Growth sprouting at AGCO

U.S. farm income will probably hit a record high in 2011, and AGCO's ($42; AGCO) chief executive expects another "good year" in 2012. The consensus projects 9% profit growth in 2012, and estimates are on the rise. Growing populations in India and China are eating more meat, and thus require more grain to feed livestock. By acquiring storage-bin maker GSI Holding for $928 million, AGCO should benefit from increasing demand for grain storage.

Operating cash flow has risen in three straight quarters. For now, AGCO looks to invest in production facilities and new products, while also spending to reduce its debt and make niche acquisitions. The company expects capital spending to surge at least 17% to $325 million in 2012, with most earmarked for manufacturing expansion.

At 11 times trailing earnings, AGCO trades at an 18% discount to the median for its industry. AGCO looks even cheaper relative to its own history, including discounts of at least 31% to the five-year average for price/earnings, price/operating cash flow, and the enterprise ratio. AGCO is a Focus List Buy.
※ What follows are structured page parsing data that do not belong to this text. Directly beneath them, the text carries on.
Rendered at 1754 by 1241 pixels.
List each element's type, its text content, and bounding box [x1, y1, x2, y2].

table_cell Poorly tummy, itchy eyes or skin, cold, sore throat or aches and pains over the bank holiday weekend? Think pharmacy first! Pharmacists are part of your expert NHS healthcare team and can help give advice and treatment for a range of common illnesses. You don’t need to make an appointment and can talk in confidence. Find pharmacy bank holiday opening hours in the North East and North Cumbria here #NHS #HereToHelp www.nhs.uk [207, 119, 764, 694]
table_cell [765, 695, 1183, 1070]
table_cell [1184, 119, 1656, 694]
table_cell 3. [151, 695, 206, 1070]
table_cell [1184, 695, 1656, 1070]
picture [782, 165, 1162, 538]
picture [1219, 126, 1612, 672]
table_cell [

Apache still a Long-Term Buy

Independent energy producer Apache ($88; APA) has agreed to pay $560 million for a 65% state in Australian fertilizer maker Burrup Holdings, a major buyer of Apache's natural gas. This deal, however, is far from done. Burrup's minority owner, Yara International of Norway, has until Jan. 31 to decide whether to match the offer and take control of Burrup. This deal is less about entering the fertilizer business than stabilizing the market for Apache's natural gas in Australia.

Apache has fallen 7% over the last month and 26% over the last six months despite strong operating momentum. Apache's production rose 17% in the nine months ended September, and the company seems poised to continue that growth via both acquisitions and the drill bit.

At eight times trailing earnings, Apache trades at a 49% discount to its peer group and 46% below its own three-year average P/E ratio, at least in part because of worries about weakness in natural-gas prices. Natural gas makes up about half of Apache's production However, Wall Street expects per-share-profit growth of 6% next year and 10% in 2013, targets that reflect very little improvement in natural-gas prices and don't take into account Apache's potential production gains. Because of Apache's cheap valuation and attractive two- to four-year potential, the stock remains a Long-Term Buy.

Rank Changes

Wyndham Worldwide ($36; WYN) is being added to the Focus List, while Oracle ($29; ORCL) is coming off the list.